REQUIRED ACTION:
Every record below must be retyped exactly, with the pictures left out.

INFORMATION SHOWN:
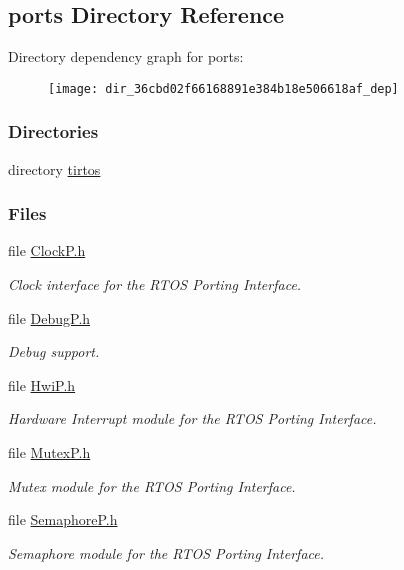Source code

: \subsection{ports Directory Reference}
\label{dir_36cbd02f66168891e384b18e506618af}
Directory dependency graph for ports\+:
\nopagebreak
\begin{figure}[H]
\begin{center}
\leavevmode
\texttt{[image: dir\_36cbd02f66168891e384b18e506618af\_dep]}
\end{center}
\end{figure}
\subsubsection*{Directories}
\begin{DoxyCompactItemize}
\item 
directory \hyperlink{dir_e37980c85898e23beb9e8f64f948b033}{tirtos}
\end{DoxyCompactItemize}
\subsubsection*{Files}
\begin{DoxyCompactItemize}
\item 
file \hyperlink{_clock_p_8h}{Clock\+P.\+h}
\begin{DoxyCompactList}\small\item\em Clock interface for the R\+T\+O\+S Porting Interface. \end{DoxyCompactList}\item 
file \hyperlink{_debug_p_8h}{Debug\+P.\+h}
\begin{DoxyCompactList}\small\item\em Debug support. \end{DoxyCompactList}\item 
file \hyperlink{_hwi_p_8h}{Hwi\+P.\+h}
\begin{DoxyCompactList}\small\item\em Hardware Interrupt module for the R\+T\+O\+S Porting Interface. \end{DoxyCompactList}\item 
file \hyperlink{_mutex_p_8h}{Mutex\+P.\+h}
\begin{DoxyCompactList}\small\item\em Mutex module for the R\+T\+O\+S Porting Interface. \end{DoxyCompactList}\item 
file \hyperlink{_semaphore_p_8h}{Semaphore\+P.\+h}
\begin{DoxyCompactList}\small\item\em Semaphore module for the R\+T\+O\+S Porting Interface. \end{DoxyCompactList}\end{DoxyCompactItemize}
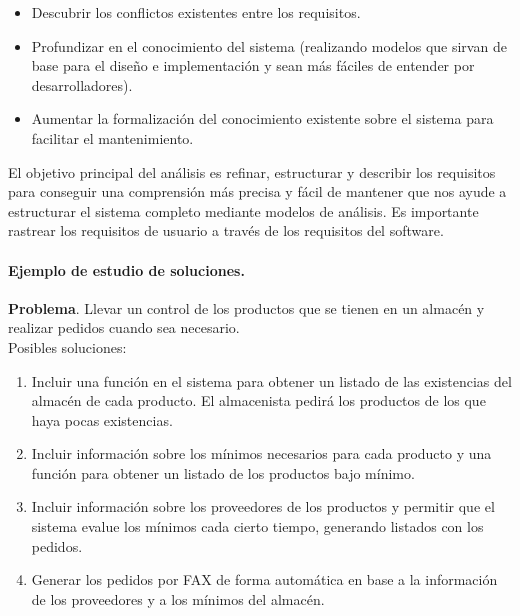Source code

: \documentclass[12pt,spanish]{article}
\begin{document}
\begin{itemize}
	\item Descubrir los conflictos existentes entre los requisitos.
	\item Profundizar en el conocimiento del sistema (realizando modelos que sirvan de base para el diseño e implementación y sean más fáciles de entender por desarrolladores).
	\item Aumentar la formalización del conocimiento existente sobre el sistema para facilitar el mantenimiento.
\end{itemize}

El objetivo principal del análisis es refinar, estructurar y describir los requisitos para conseguir una comprensión más precisa y fácil de mantener que nos ayude a estructurar el sistema completo mediante modelos de análisis. Es importante rastrear los requisitos de usuario a través de los requisitos del software.

\paragraph{Ejemplo de estudio de soluciones.\\}

\textbf{Problema}. Llevar un control de los productos que se tienen en un almacén y realizar pedidos cuando sea necesario.\\

Posibles soluciones:

\begin{enumerate}
	\item Incluir una función en el sistema para obtener un listado de las existencias del almacén de cada producto. El almacenista pedirá los productos de los que haya pocas existencias.
	\item Incluir información sobre los mínimos necesarios para cada producto y una función para obtener un listado de los productos bajo mínimo.
	\item Incluir información sobre los proveedores de los productos y permitir que el sistema evalue los mínimos cada cierto tiempo, generando listados con los pedidos.
	\item Generar los pedidos por FAX de forma automática en base a la información de los proveedores y a los mínimos del almacén.
\end{enumerate}
\end{document}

OUTPUT FOR THIS EXERCISE:
Source code

: \subsection{ports Directory Reference}
\label{dir_36cbd02f66168891e384b18e506618af}
Directory dependency graph for ports\+:
\nopagebreak
\begin{figure}[H]
\begin{center}
\leavevmode
\texttt{[image: dir\_36cbd02f66168891e384b18e506618af\_dep]}
\end{center}
\end{figure}
\subsubsection*{Directories}
\begin{DoxyCompactItemize}
\item 
directory \hyperlink{dir_e37980c85898e23beb9e8f64f948b033}{tirtos}
\end{DoxyCompactItemize}
\subsubsection*{Files}
\begin{DoxyCompactItemize}
\item 
file \hyperlink{_clock_p_8h}{Clock\+P.\+h}
\begin{DoxyCompactList}\small\item\em Clock interface for the R\+T\+O\+S Porting Interface. \end{DoxyCompactList}\item 
file \hyperlink{_debug_p_8h}{Debug\+P.\+h}
\begin{DoxyCompactList}\small\item\em Debug support. \end{DoxyCompactList}\item 
file \hyperlink{_hwi_p_8h}{Hwi\+P.\+h}
\begin{DoxyCompactList}\small\item\em Hardware Interrupt module for the R\+T\+O\+S Porting Interface. \end{DoxyCompactList}\item 
file \hyperlink{_mutex_p_8h}{Mutex\+P.\+h}
\begin{DoxyCompactList}\small\item\em Mutex module for the R\+T\+O\+S Porting Interface. \end{DoxyCompactList}\item 
file \hyperlink{_semaphore_p_8h}{Semaphore\+P.\+h}
\begin{DoxyCompactList}\small\item\em Semaphore module for the R\+T\+O\+S Porting Interface. \end{DoxyCompactList}\end{DoxyCompactItemize}
Source code

: \documentclass[12pt,spanish]{article}
\begin{document}
\begin{itemize}
	\item Descubrir los conflictos existentes entre los requisitos.
	\item Profundizar en el conocimiento del sistema (realizando modelos que sirvan de base para el diseño e implementación y sean más fáciles de entender por desarrolladores).
	\item Aumentar la formalización del conocimiento existente sobre el sistema para facilitar el mantenimiento.
\end{itemize}

El objetivo principal del análisis es refinar, estructurar y describir los requisitos para conseguir una comprensión más precisa y fácil de mantener que nos ayude a estructurar el sistema completo mediante modelos de análisis. Es importante rastrear los requisitos de usuario a través de los requisitos del software.

\paragraph{Ejemplo de estudio de soluciones.\\}

\textbf{Problema}. Llevar un control de los productos que se tienen en un almacén y realizar pedidos cuando sea necesario.\\

Posibles soluciones:

\begin{enumerate}
	\item Incluir una función en el sistema para obtener un listado de las existencias del almacén de cada producto. El almacenista pedirá los productos de los que haya pocas existencias.
	\item Incluir información sobre los mínimos necesarios para cada producto y una función para obtener un listado de los productos bajo mínimo.
	\item Incluir información sobre los proveedores de los productos y permitir que el sistema evalue los mínimos cada cierto tiempo, generando listados con los pedidos.
	\item Generar los pedidos por FAX de forma automática en base a la información de los proveedores y a los mínimos del almacén.
\end{enumerate}
\end{document}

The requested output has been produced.